I also had no idea until yesterday that Stanley Fish has a new book, How to Write a Sentence, and How to Read One (Harper, January 25, 2011). I don’t think it’s specifically meant for anyone but adults looking to improve their composition skills, but it seems ideal for high school students, especially those schooling at home. I’ve long been a fan of Professor Fish’s aptly-named and well-written “Opinionator” blog for The New York Times, which I heartily recommend to you and which is the easiest way for you to decide whether Prof. Fish can write a sentence and whether he’s the one to teach you, or your child, to write one. For extra added benefit, he does a good job of teaching one to think, too.
From NPR’s recent book review, shades of the progymnasmata (imitative writing), and which contains a healthy excerpt at the end,
Fish is something of a sentence connoisseur, and he says writing a fine sentence is a delicate process — but it’s a process that can be learned. He laments that many educators approach teaching the craft the wrong way — by relying on rules rather than examples.
Analyzing great sentences “will tell you more about … what you can possibly hope to imitate than a set of sterile rules that seem often impossibly abstract,” Fish tells NPR’s Neal Conan.
A good sentence may be easy to pick out, but learning to understand what makes it great, says Fish, will help a student become a stronger writer and a “better reader of sentences.”
Just as a student of art must learn how to describe the merits of a painting, aspiring writers must be able to articulate what constitutes a well-crafted sentence.
“If you can begin to understand an accomplishment in detail, and be able to talk about what makes it work, you will begin to know why your sentences work or don’t work,” Fish explains.

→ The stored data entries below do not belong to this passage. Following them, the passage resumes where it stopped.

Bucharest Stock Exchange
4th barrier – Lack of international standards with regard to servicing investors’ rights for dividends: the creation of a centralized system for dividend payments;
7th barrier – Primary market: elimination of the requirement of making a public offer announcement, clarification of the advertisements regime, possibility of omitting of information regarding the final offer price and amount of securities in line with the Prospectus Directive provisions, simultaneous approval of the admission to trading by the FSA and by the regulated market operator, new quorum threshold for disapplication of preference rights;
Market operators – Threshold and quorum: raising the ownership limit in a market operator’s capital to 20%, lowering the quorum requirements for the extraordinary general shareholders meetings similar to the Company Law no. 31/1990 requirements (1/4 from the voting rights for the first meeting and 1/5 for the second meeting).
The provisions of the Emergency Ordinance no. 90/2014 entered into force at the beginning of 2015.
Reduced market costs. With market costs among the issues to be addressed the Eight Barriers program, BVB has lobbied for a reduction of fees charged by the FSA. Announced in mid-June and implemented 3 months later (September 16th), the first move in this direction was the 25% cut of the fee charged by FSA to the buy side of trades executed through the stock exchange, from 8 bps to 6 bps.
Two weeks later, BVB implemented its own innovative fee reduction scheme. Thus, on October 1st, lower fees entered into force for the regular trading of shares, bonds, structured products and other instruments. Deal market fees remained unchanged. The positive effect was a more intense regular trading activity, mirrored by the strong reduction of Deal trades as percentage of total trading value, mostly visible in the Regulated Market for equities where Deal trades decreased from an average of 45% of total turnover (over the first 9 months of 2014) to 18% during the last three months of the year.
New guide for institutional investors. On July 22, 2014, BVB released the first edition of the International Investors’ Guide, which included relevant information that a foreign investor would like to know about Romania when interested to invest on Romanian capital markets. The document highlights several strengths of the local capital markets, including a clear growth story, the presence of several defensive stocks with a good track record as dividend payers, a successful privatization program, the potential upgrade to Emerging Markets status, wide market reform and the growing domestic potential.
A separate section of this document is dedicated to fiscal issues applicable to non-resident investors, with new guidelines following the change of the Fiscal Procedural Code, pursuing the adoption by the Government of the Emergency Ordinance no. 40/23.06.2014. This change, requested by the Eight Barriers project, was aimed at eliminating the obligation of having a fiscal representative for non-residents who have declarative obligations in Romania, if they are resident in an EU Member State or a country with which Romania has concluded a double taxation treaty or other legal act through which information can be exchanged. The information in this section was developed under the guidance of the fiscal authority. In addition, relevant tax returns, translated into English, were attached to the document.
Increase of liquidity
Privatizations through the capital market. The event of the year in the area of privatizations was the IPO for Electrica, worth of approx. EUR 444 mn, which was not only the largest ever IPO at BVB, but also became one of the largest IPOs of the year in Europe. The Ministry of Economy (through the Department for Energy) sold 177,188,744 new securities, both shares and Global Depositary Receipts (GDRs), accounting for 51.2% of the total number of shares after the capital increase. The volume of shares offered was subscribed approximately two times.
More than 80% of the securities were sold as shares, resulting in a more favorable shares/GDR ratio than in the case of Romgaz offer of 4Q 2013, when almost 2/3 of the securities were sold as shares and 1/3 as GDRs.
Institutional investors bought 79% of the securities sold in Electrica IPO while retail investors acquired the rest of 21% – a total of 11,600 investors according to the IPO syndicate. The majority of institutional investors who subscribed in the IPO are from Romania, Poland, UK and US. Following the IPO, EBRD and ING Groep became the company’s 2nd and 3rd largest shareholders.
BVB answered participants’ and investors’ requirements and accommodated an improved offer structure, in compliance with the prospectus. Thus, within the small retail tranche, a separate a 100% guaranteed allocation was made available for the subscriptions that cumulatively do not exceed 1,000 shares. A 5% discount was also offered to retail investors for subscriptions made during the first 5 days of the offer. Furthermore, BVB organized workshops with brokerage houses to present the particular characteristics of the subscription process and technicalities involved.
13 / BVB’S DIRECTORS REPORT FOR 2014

I much prefer my “how to write” books by those who can write. It’s one of the reasons I’ve long treasured my father’s old copy of Strunk and White’s Elements of Style, because William Strunk and especially E.B. White could write stylish circles around anyone else. Having read Susan Wise Bauer’s “Story of the World” history series, I appreciate the job she did making history come alive for younger children, but much of the time the language is clunky and falls flat. It’s one of the reasons I gave Writing with Ease a pass. I’ll be picking up a copy of Prof. Fish’s new book is because his sentences sparkle and crackle with life and meaning. The contrariness, a bonus, keeps you alert. I’ll leave you with an example from an old blog post, “I Am, Therefore I Pollute”,
Some years ago, I beat back an attempt to eliminate paper towels altogether and replace them with re-washable rags. But there are too many battles to be fought and I find that I am losing most of them. I did retain the right to have a small supply of paper napkins in an out-of-the-way cupboard. (I hate cloth napkins; you always have to worry about soiling them; paper napkins you just throw away, which is of course the problem.) But my house is now full of environmentally approved lightbulbs. They are dim, ugly and expensive, but I am told that they will last beyond my lifetime. (That’s supposed to be reassuring?) A neighbor told me today that he is planning to stockpile incandescent bulbs in the face of a prediction that they will be phased out by 2012.